Dort angekommen, empfing uns eine Mitarbeiterin und führte uns durch das ansprechende Restaurant
Interieur
gleich raus auf die Terrasse mit perfektem Blick auf die Ostsee! Die Servicedame kannte offensichtlich die
Reaktionen neuer Gäste, hielt sich dezent im Hintergrund und wir durften erst einmal ungestört den Ausblick genießen.
Ausblick!
Dann wies sie auf unsere Chillecke mit bequemen Loungemöbeln und bot ein Glas Champagner an.
Keine Frage, dass dies der richtige Auftakt an diesem Ort war!
Die Menükarte mit angebotener Weinreise lag bereits für uns bereit.
Das komplette Menü
Ebenso unser Apéro:
Tatar von der Norweger Jakobsmuschel mit Yuzu, Miso, Shiso-Öl, Kokoswasser & Kokosessig.
Stilvoll in der Jakobsmuschel gereicht. Ein toller Auftakt, dazu der Champagner und die Aussicht – wir waren sehr gespannt auf den Verlauf des Abends.
Tatar von der norweger Jakobsmuschel
Ein wenig Wehmut, als ich einen Blick in die Weinkarte nahm. Es gab auch Sekt vom Reichsrat von Buhl, Deidesheim. Den hätten wir dem angebotenen Champagner vorgezogen.
------------
Aufgabe 1: Gib aus den nachfolgenden Zeilen den Abschnitt von der Zeile mit „coordinates (245, 361).“ bis einschließlich der Zeile mit „Answer: (A)“ wortgetreu wieder und lass dabei die Bilder weg.

Bereitgestelltes Material:
------------
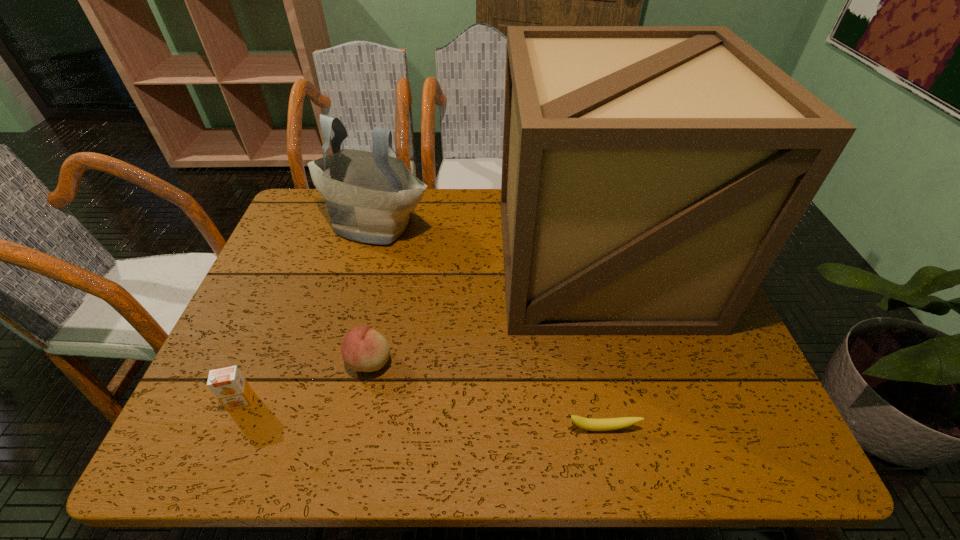
The image size is (960, 540). I want to click on the tallest object, so click(x=651, y=175).

You are a GUI agent. You are given a task and a screenshot of the screen. Output one action in this format:
    pyautogui.click(x=<x>, y=<y>)
    Task: Click on the shopping bag
    The image size is (960, 540).
    Given the screenshot: What is the action you would take?
    point(369,195)

Where is `orange juice`? orange juice is located at coordinates (228, 384).

The image size is (960, 540). Find the location of `peach`. peach is located at coordinates (363, 349).

The height and width of the screenshot is (540, 960). What are the coordinates of `the shortest object` in the screenshot? It's located at (607, 424).

You are a GUI agent. You are given a task and a screenshot of the screen. Output one action in this format:
    pyautogui.click(x=<x>, y=<y>)
    Task: Click on the banana
    
    Given the screenshot: What is the action you would take?
    pyautogui.click(x=607, y=424)

Find the location of a particular element. vacant space located 0.280m on the reinforced sides of the box is located at coordinates click(x=652, y=457).

Locate an element on the screen. free spot located on the front of the shopping bag is located at coordinates (341, 354).

This screenshot has width=960, height=540. I want to click on vacant space situated on the right of the orange juice, so click(438, 401).

Find the location of `vacant space situated on the left of the peach`. vacant space situated on the left of the peach is located at coordinates (245, 361).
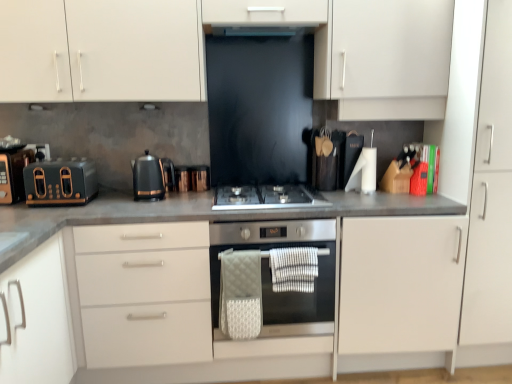
Where is `vacant space to the left of black metallic kettle at center, which appears as the second kitchen appliance when viewed from the left`? vacant space to the left of black metallic kettle at center, which appears as the second kitchen appliance when viewed from the left is located at coordinates (116, 202).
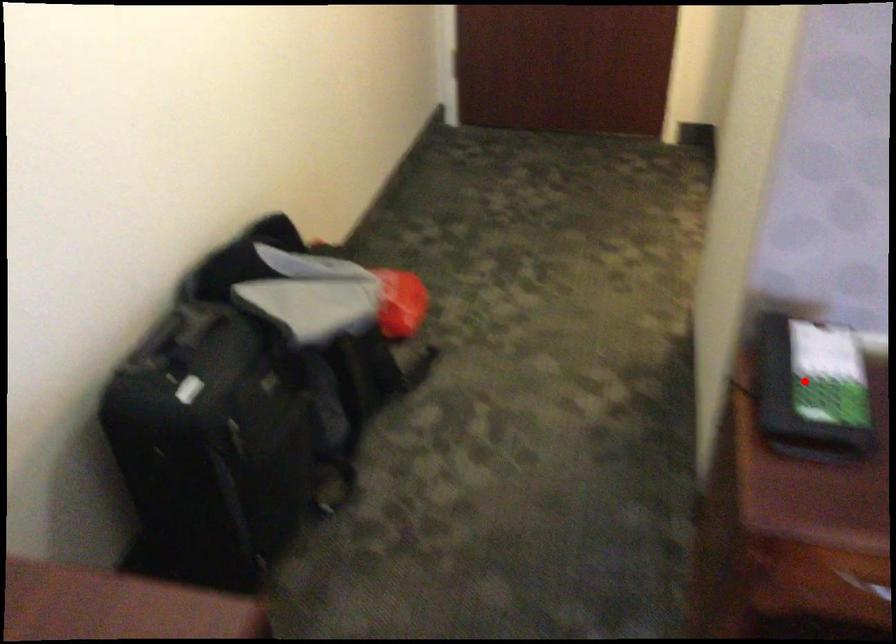
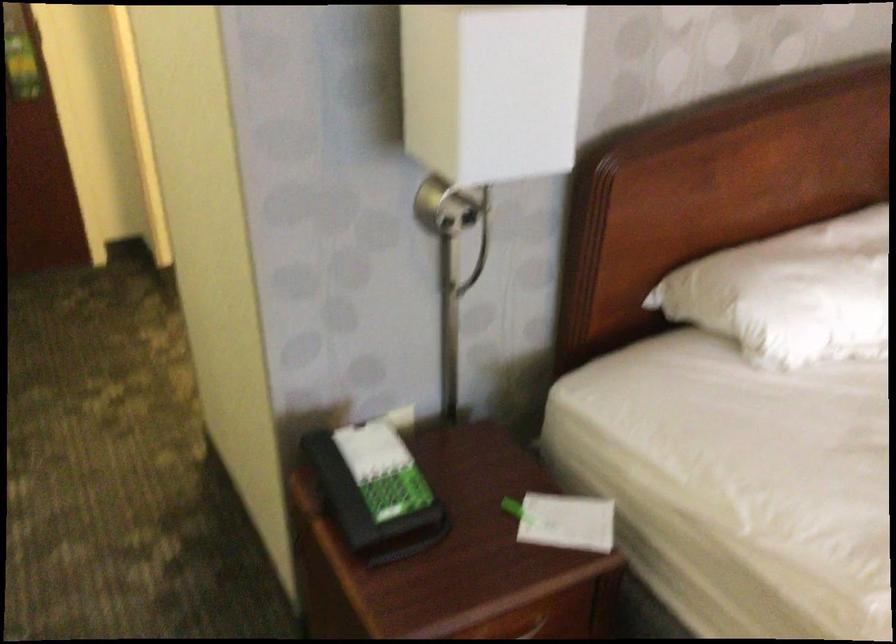
Locate, in the second image, the point that corresponds to the highlighted location in the first image.

(375, 491)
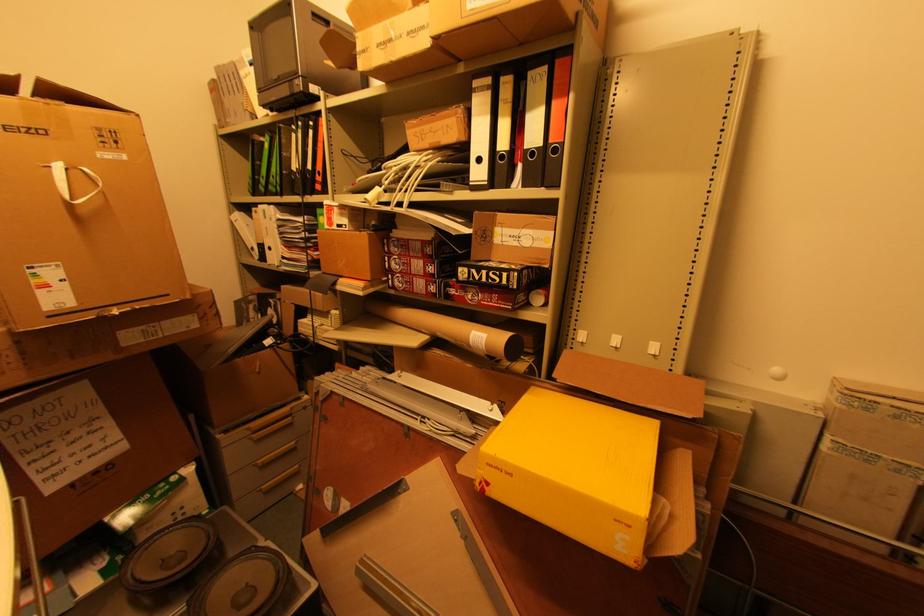
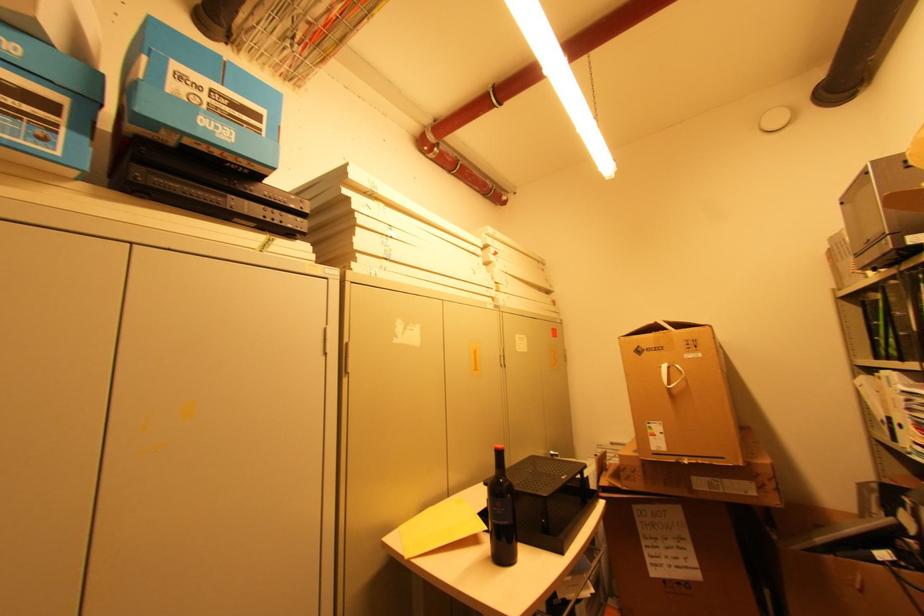
Locate, in the second image, the point that corresponds to [262,180] in the first image.

(881, 341)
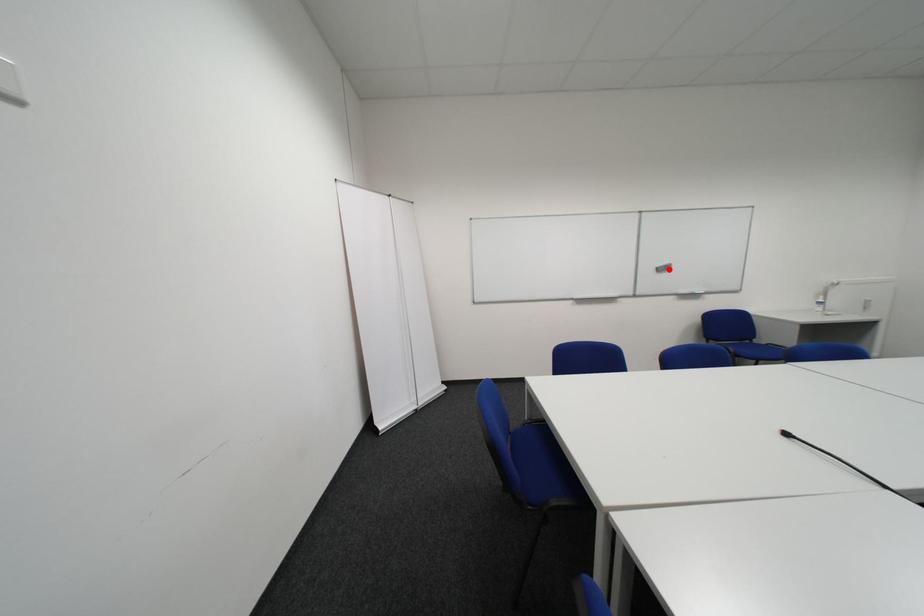
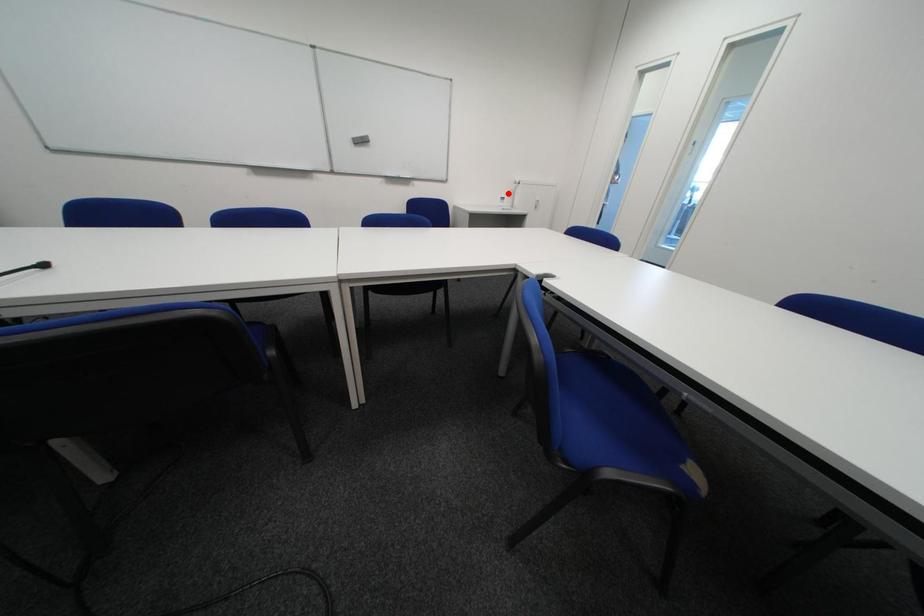
I am providing you with two images of the same scene from different viewpoints. A red point is marked on the first image and another point is marked on the second image. Is the marked point in image1 the same physical position as the marked point in image2?

No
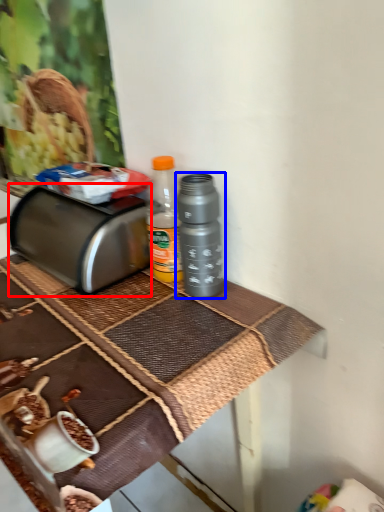
Question: Which of the following is the farthest to the observer, toaster (highlighted by a red box) or bottle (highlighted by a blue box)?

Choices:
 (A) toaster
 (B) bottle

Answer: (A)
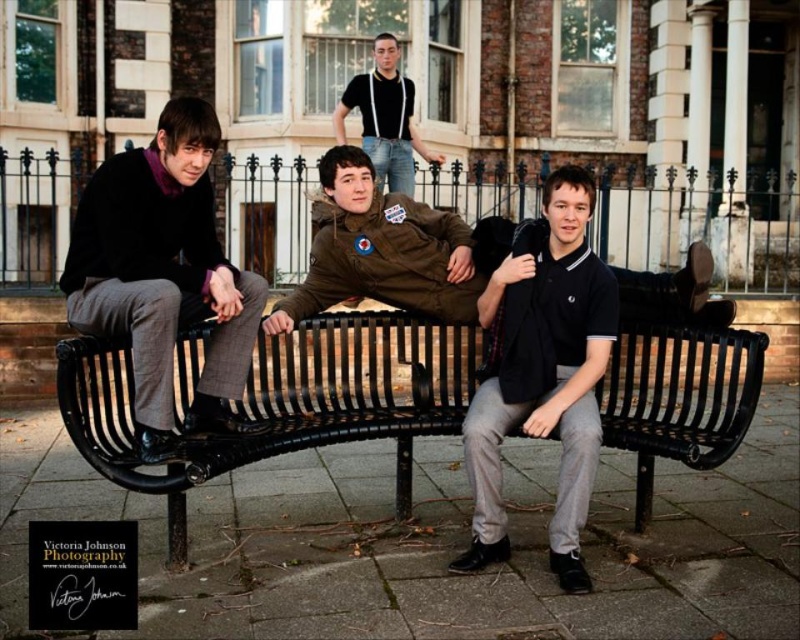
You are standing at the point with coordinates point (152, 490) and want to walk towards the point with coordinates point (196, 422). Which direction should you face to move directly towards it?

You should face backward because point (152, 490) is in front of point (196, 422), so to move towards it, you need to go backward.

You are standing in an urban area and see the black metal bench at center and the matte black sweater at left. Which object is closer to you?

The black metal bench at center is closer to you because it is in front of the matte black sweater at left.

You are a photographer trying to capture a group photo of the matte black sweater at left and the black cotton polo shirt at center. Since you want to ensure both are in the frame, where should you position yourself relative to the subjects?

You should position yourself to the right of the black cotton polo shirt at center so that both the matte black sweater at left and the black cotton polo shirt at center are visible in the frame.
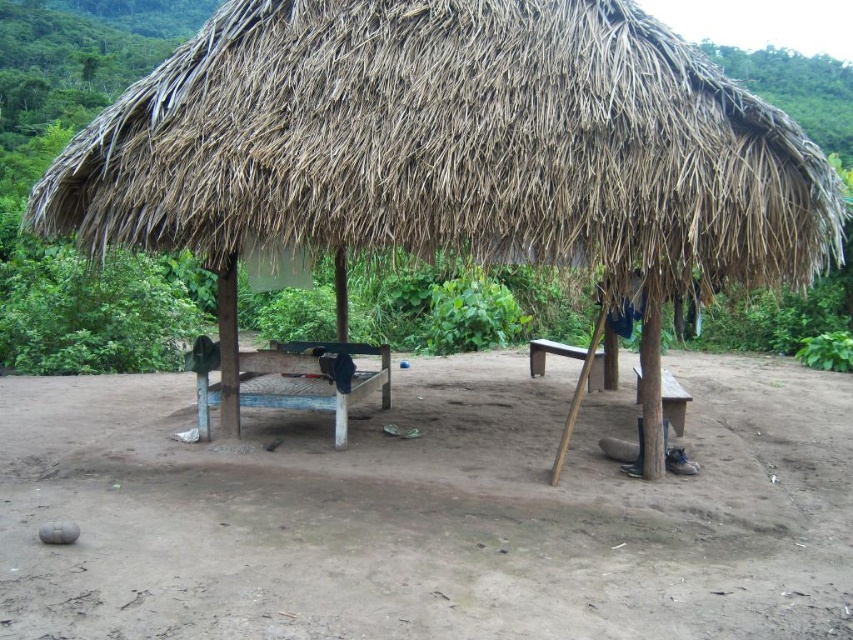
Is brown dirt field at center in front of dry straw roof at upper center?

Yes, it is in front of dry straw roof at upper center.

The height and width of the screenshot is (640, 853). What do you see at coordinates (428, 512) in the screenshot? I see `brown dirt field at center` at bounding box center [428, 512].

The image size is (853, 640). In order to click on brown dirt field at center in this screenshot , I will do `click(428, 512)`.

Image resolution: width=853 pixels, height=640 pixels. In order to click on brown dirt field at center in this screenshot , I will do coord(428,512).

Who is taller, dry straw roof at upper center or wooden picnic table at center?

dry straw roof at upper center

Between point (456, 68) and point (218, 348), which one is positioned in front?

Point (456, 68)

Who is more forward, (730,243) or (386,355)?

Point (730,243) is in front.

Identify the location of dry straw roof at upper center. (450, 141).

Where is `brown dirt field at center`? This screenshot has height=640, width=853. brown dirt field at center is located at coordinates (428, 512).

Can you confirm if brown dirt field at center is positioned to the right of wooden picnic table at center?

Yes, brown dirt field at center is to the right of wooden picnic table at center.

Identify the location of brown dirt field at center. Image resolution: width=853 pixels, height=640 pixels. (428, 512).

Identify the location of brown dirt field at center. (428, 512).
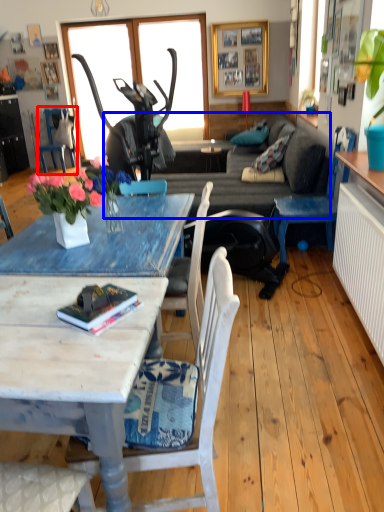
------------
Aufgabe 2: Fasse den Textauszug über den Restaurantbesuch an der Ostsee in zwei Sätzen zusammen.

Antwortfeld 1:
Find the location of `vacant space situated on the left of the peach`. vacant space situated on the left of the peach is located at coordinates (245, 361).
Where is `vacant space to the left of black metallic kettle at center, which appears as the second kitchen appliance when viewed from the left`? vacant space to the left of black metallic kettle at center, which appears as the second kitchen appliance when viewed from the left is located at coordinates (116, 202).
Locate, in the second image, the point that corresponds to the highlighted location in the first image.

(375, 491)
Locate, in the second image, the point that corresponds to [262,180] in the first image.

(881, 341)
I am providing you with two images of the same scene from different viewpoints. A red point is marked on the first image and another point is marked on the second image. Is the marked point in image1 the same physical position as the marked point in image2?

No
Question: Which of the following is the farthest to the observer, toaster (highlighted by a red box) or bottle (highlighted by a blue box)?

Choices:
 (A) toaster
 (B) bottle

Answer: (A)

Antwortfeld 2: Eine Mitarbeiterin führte die Gäste durch das Restaurant auf die Terrasse mit Blick auf die Ostsee, ließ sie den Ausblick zunächst ungestört genießen und bot ihnen dann in einer Ecke mit Loungemöbeln ein Glas Champagner an. Als Apéro gab es in der Muschel gereichtes Tatar von der norwegischen Jakobsmuschel mit Yuzu, Miso, Shiso-Öl, Kokoswasser und Kokosessig, und die Weinkarte zeigte, dass es auch Sekt vom Reichsrat von Buhl aus Deidesheim gab, den die Gäste dem Champagner vorgezogen hätten.